Hamburg. Der HSV steht vor der wohl wichtigsten Entscheidung in seiner 127-jährigen Vereinsgeschichte. Im Kampf um die Klub-Reform HSVPlus geht es um Posten, Macht, Millionen - vor allem aber um die Hoffnung auf eine bessere Zukunft. Sollten sich die HSVer am Sonntag auf der Mitgliederversammlung (ab 11 Uhr im Liveticker auf abendblatt.de) gegen die Ausgliederung der Fußball-Abteilung nach dem Vorbild des FC Bayern entscheiden, droht dem hoch verschuldeten Klub der Kollaps.

„Der HSV ist ein Sanierungsfall“, sagte Karl Gernandt, Vertrauter des steinreichen Edelfans Klaus-Michael Kühne und designierter Aufsichtsratsvorsitzender der Hamburger, vor der Abstimmung. Gernandts größter Trumpf im Ringen um die Macht ist neben den Kühne-Millionen ein alter Bekannter an der Elbe: Dietmar Beiersdorfer soll als neuer starker Mann den HSV zurück zum Erfolg führen. „Er ist der einzige deutsche Fußball-Manager, der internationale Anerkennung genießt“, sagte Gernandt. Neben „Big Boss“ Beiersdorfer soll ein Finanzfachmann und Sanierer im neuen zweiköpfigen Vorstand einer möglichen HSV-Fußball-AG sitzen.

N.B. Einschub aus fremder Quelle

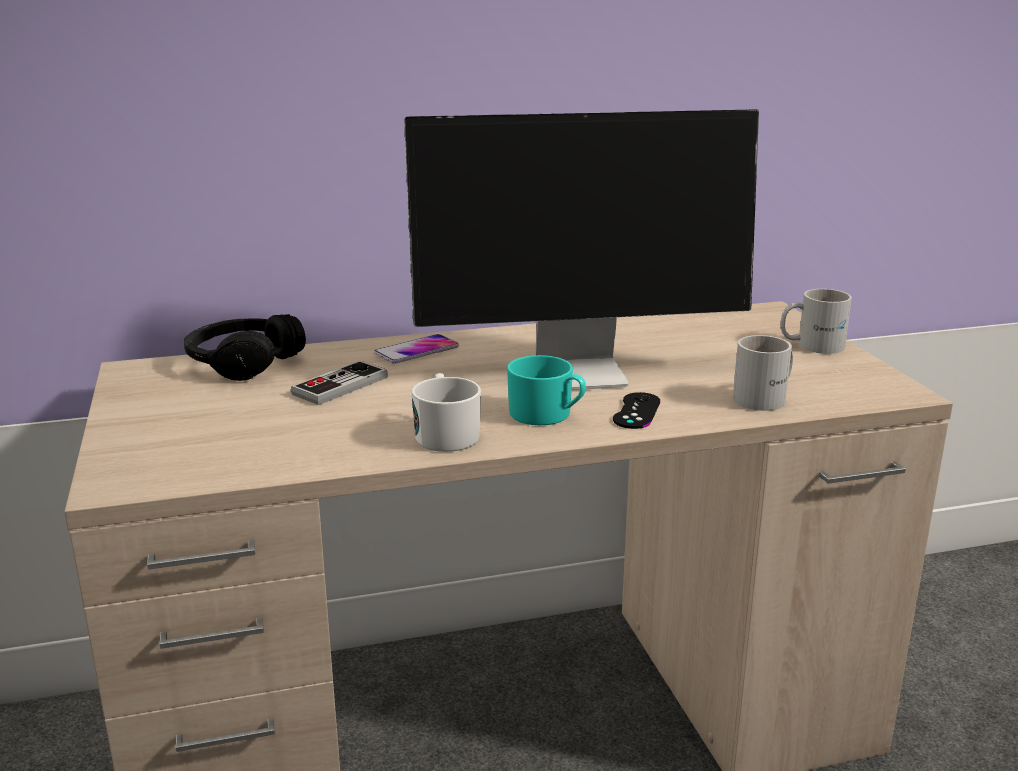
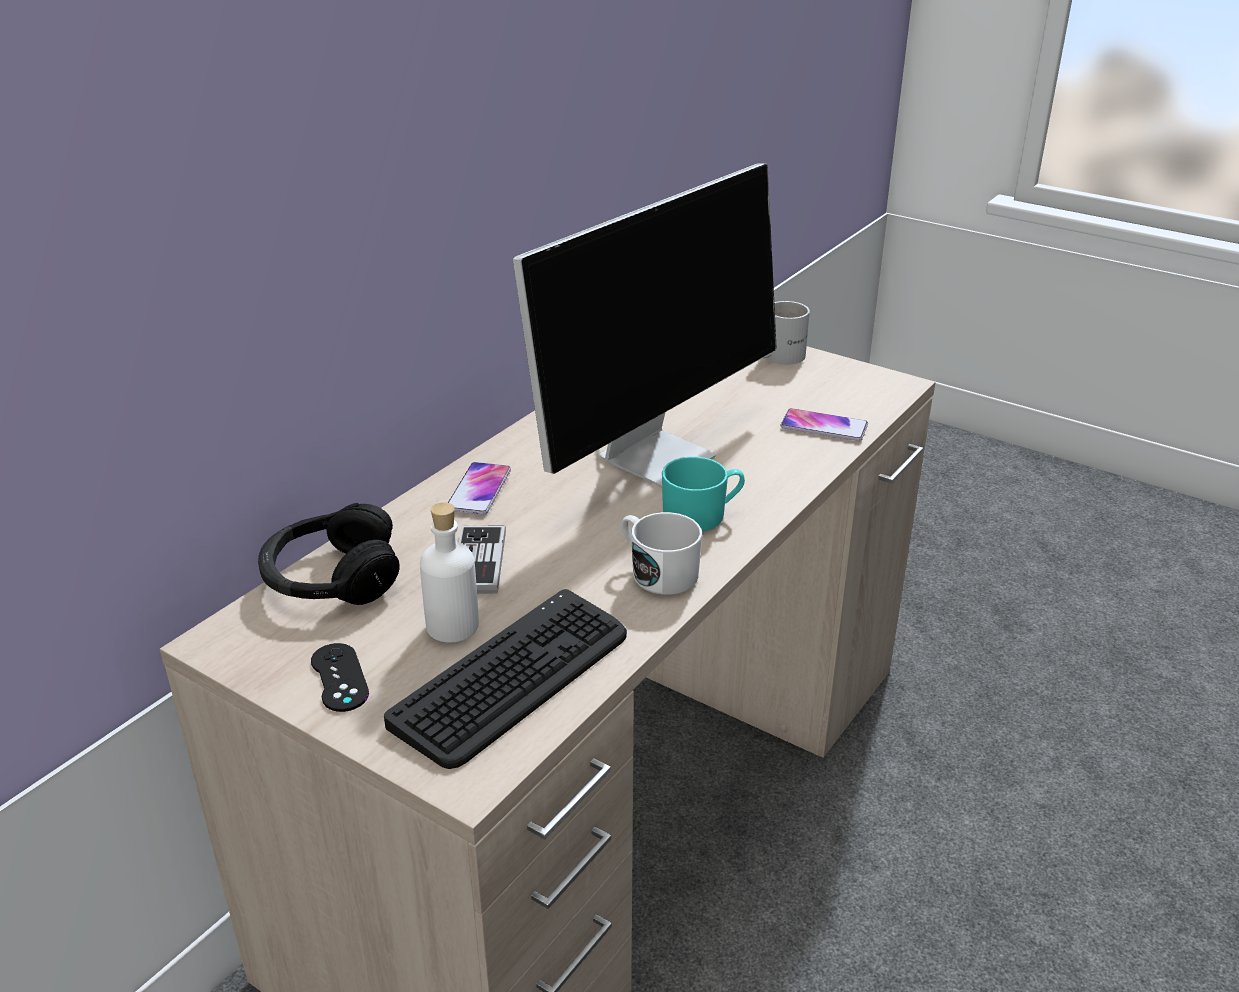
camera: 40 degrees left, 10 degrees up
(237, 450) = (513, 678): none -> keyboard
(259, 410) = (452, 626): none -> white bottle
(636, 411) = (758, 480): black game controller -> black game controller (339, 677)
(767, 398) = (824, 426): white mug -> phone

Eines ist sicher: Sollte HSVPlus umgesetzt werden, bleibt bei dem Bundesliga-Dino eine Woche nach der Rettung im Abstiegskampf kein Stein auf dem anderen. Für den bisherigen Vorstandschef Carl Jarchow wäre wohl ebenso kein Platz mehr an der Spitze wie für den amtierenden Sportchef Oliver Kreuzer. „Es werden einige nicht mehr dabei sein, die bisher eine gewisse Routine darin hatten, über den HSV zu sprechen“, sagte Gernandt.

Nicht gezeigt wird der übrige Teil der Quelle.